ばねの伸び縮みや振れ角が微小な振り子運動のような, 周期性を持つ振動現象の中で最も基本的かつ重要な問題として単振動について考えることにしよう.
まずは単振動をする物体がどんな運動方程式で記述されるのかを紹介し, その運動方程式から導かれる変位, 速度, 加速度を与える. 単振動のこれらの量は高校物理の教科書では暗記するしかないが, 三角関数の知識を用いることでこれらの関係を明らかにする.
後半では単振動の運動方程式に対して微分方程式の知識を活用することで単振動の一般解と呼ばれるものを導き出す. 一般解を知っておくことで, 単振動の位置, 速度, 加速度は初期条件を用いた機械的な計算によって解を求めることが可能となることを示す.
この一般解の数学的な性質については単振動型の微分方程式でも詳しく取り扱う.
また, 単振動のエネルギー保存則もあわせて確認してもらい, 単振動現象の理解を深めてほしい.
単振動の運動方程式
ばねに限らず, フックの法則に従うような, 平衡点からの変位に比例した復元力を受ける物体の1次元の運動方程式を考えてみよう.
質量 \( m \) , 位置 \( x \) , 加速度 \( \displaystyle{a = \dv[2]{x}{t}} \) の物体が受けている合力を \( F \) としたときの運動方程式は \[m \dv[2]{x}{t} = F \notag\] であり, この合力 \( F \) が平衡点の位置座標 \( x_{0} \) および比例定数 \( K \) を用いて \[F = – K \qty( x – x_{0} ) \notag \] であらわされる復元力であるとき, すなわち, 運動方程式が \[m \dv[2]{x}{t} = – K \qty( x – x_{0} ) \quad . \label{eomosi1}\] で与えられるような物体は(1次元の)単振動を行なっているという.
また, 式\eqref{eomosi1}を加速度について整理すれば, \[\begin{align} \dv[2]{x}{t} &= – \frac{K}{m} \qty( x – x_{0} ) \notag \\ \to \ \dv[2]{x}{t} &= – \omega^{2} \qty( x – x_{0} ) \quad \qty( \omega \coloneqq \sqrt{\frac{K}{m}} ) \label{eomosi2} \end{align}\] を得る.
式\eqref{eomosi1}または式\eqref{eomosi2}は単振動の運動方程式と呼ばれる.

課題: 原文の「質量 \( m \) , 位置」から「振動の運動方程式と呼ばれる.」までの部分（両端を含む）を、「比例定数」を「ばね定数」に改めて書き写せ。

資料抜粋:
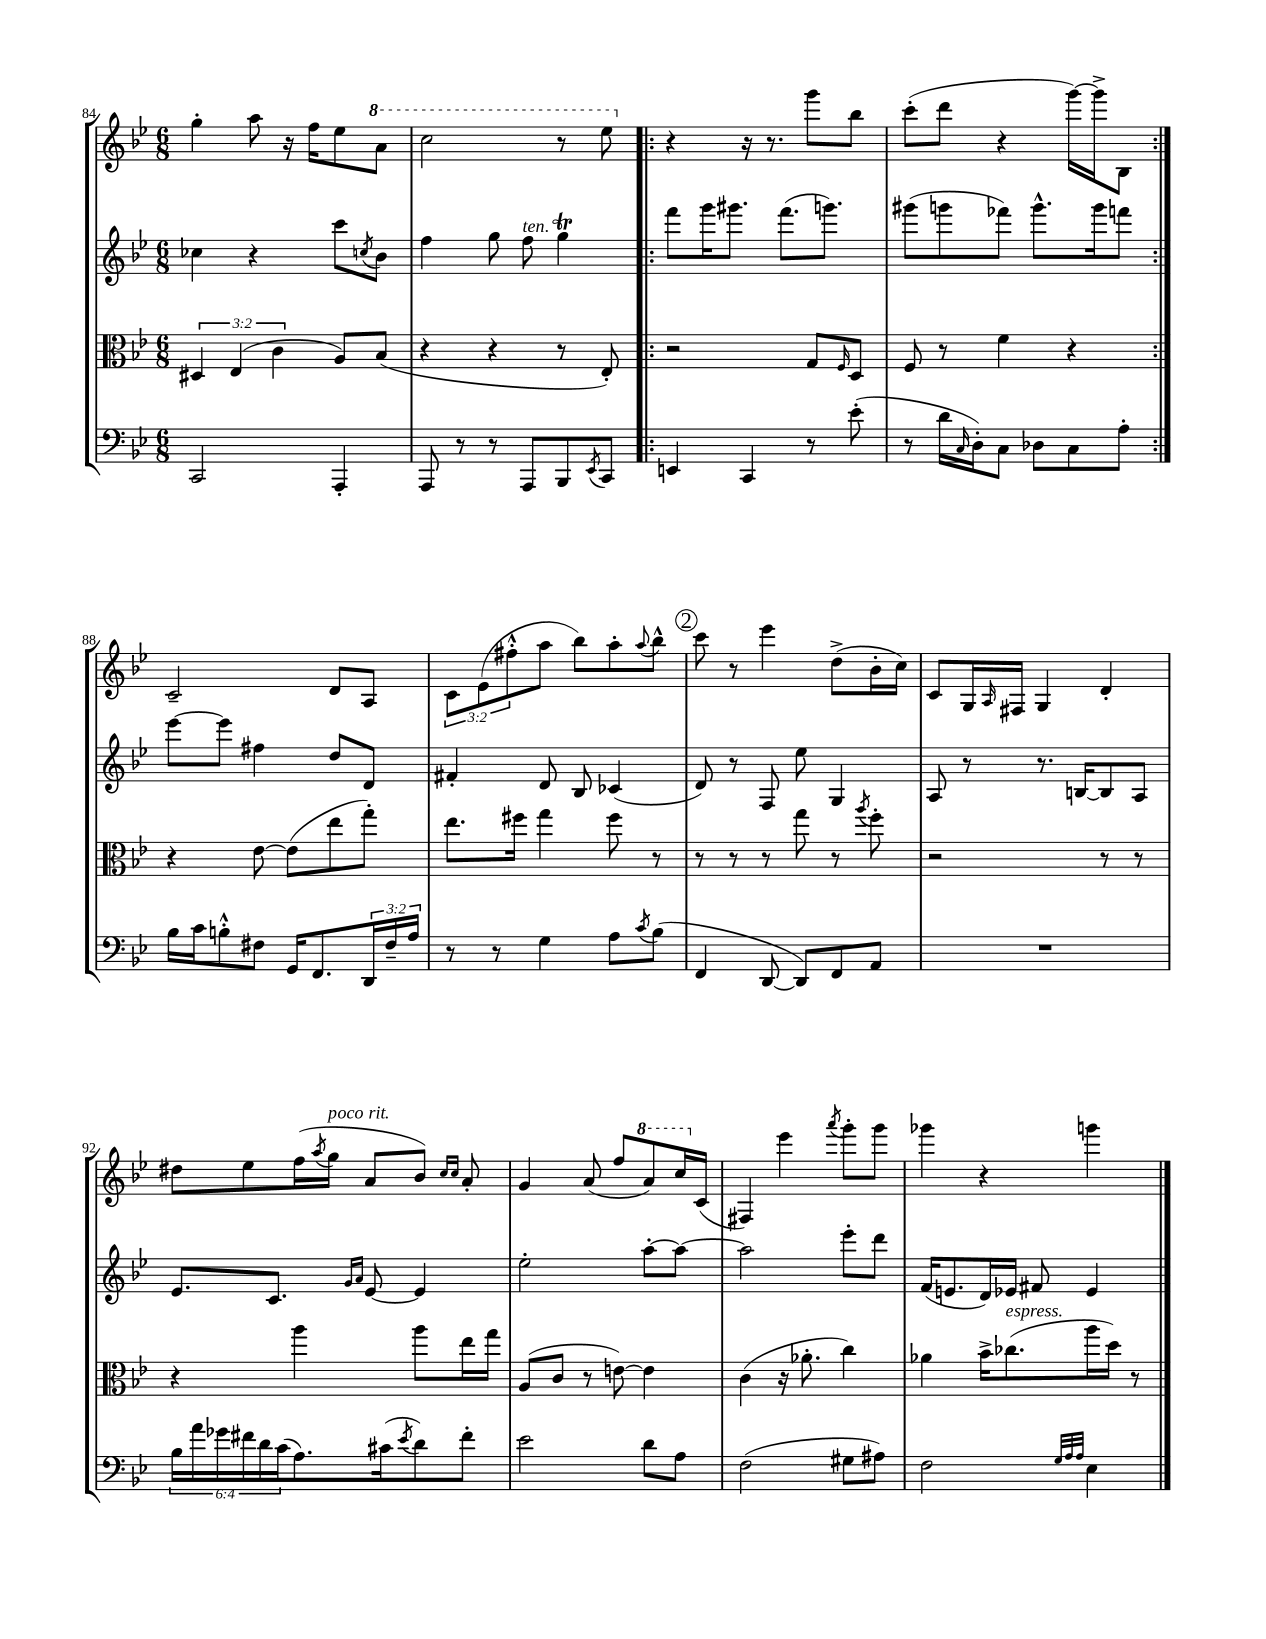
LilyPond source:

解答:
質量 \( m \) , 位置 \( x \) , 加速度 \( \displaystyle{a = \dv[2]{x}{t}} \) の物体が受けている合力を \( F \) としたときの運動方程式は \[m \dv[2]{x}{t} = F \notag\] であり, この合力 \( F \) が平衡点の位置座標 \( x_{0} \) およびばね定数 \( K \) を用いて \[F = – K \qty( x – x_{0} ) \notag \] であらわされる復元力であるとき, すなわち, 運動方程式が \[m \dv[2]{x}{t} = – K \qty( x – x_{0} ) \quad . \label{eomosi1}\] で与えられるような物体は(1次元の)単振動を行なっているという.
また, 式\eqref{eomosi1}を加速度について整理すれば, \[\begin{align} \dv[2]{x}{t} &= – \frac{K}{m} \qty( x – x_{0} ) \notag \\ \to \ \dv[2]{x}{t} &= – \omega^{2} \qty( x – x_{0} ) \quad \qty( \omega \coloneqq \sqrt{\frac{K}{m}} ) \label{eomosi2} \end{align}\] を得る.
式\eqref{eomosi1}または式\eqref{eomosi2}は単振動の運動方程式と呼ばれる.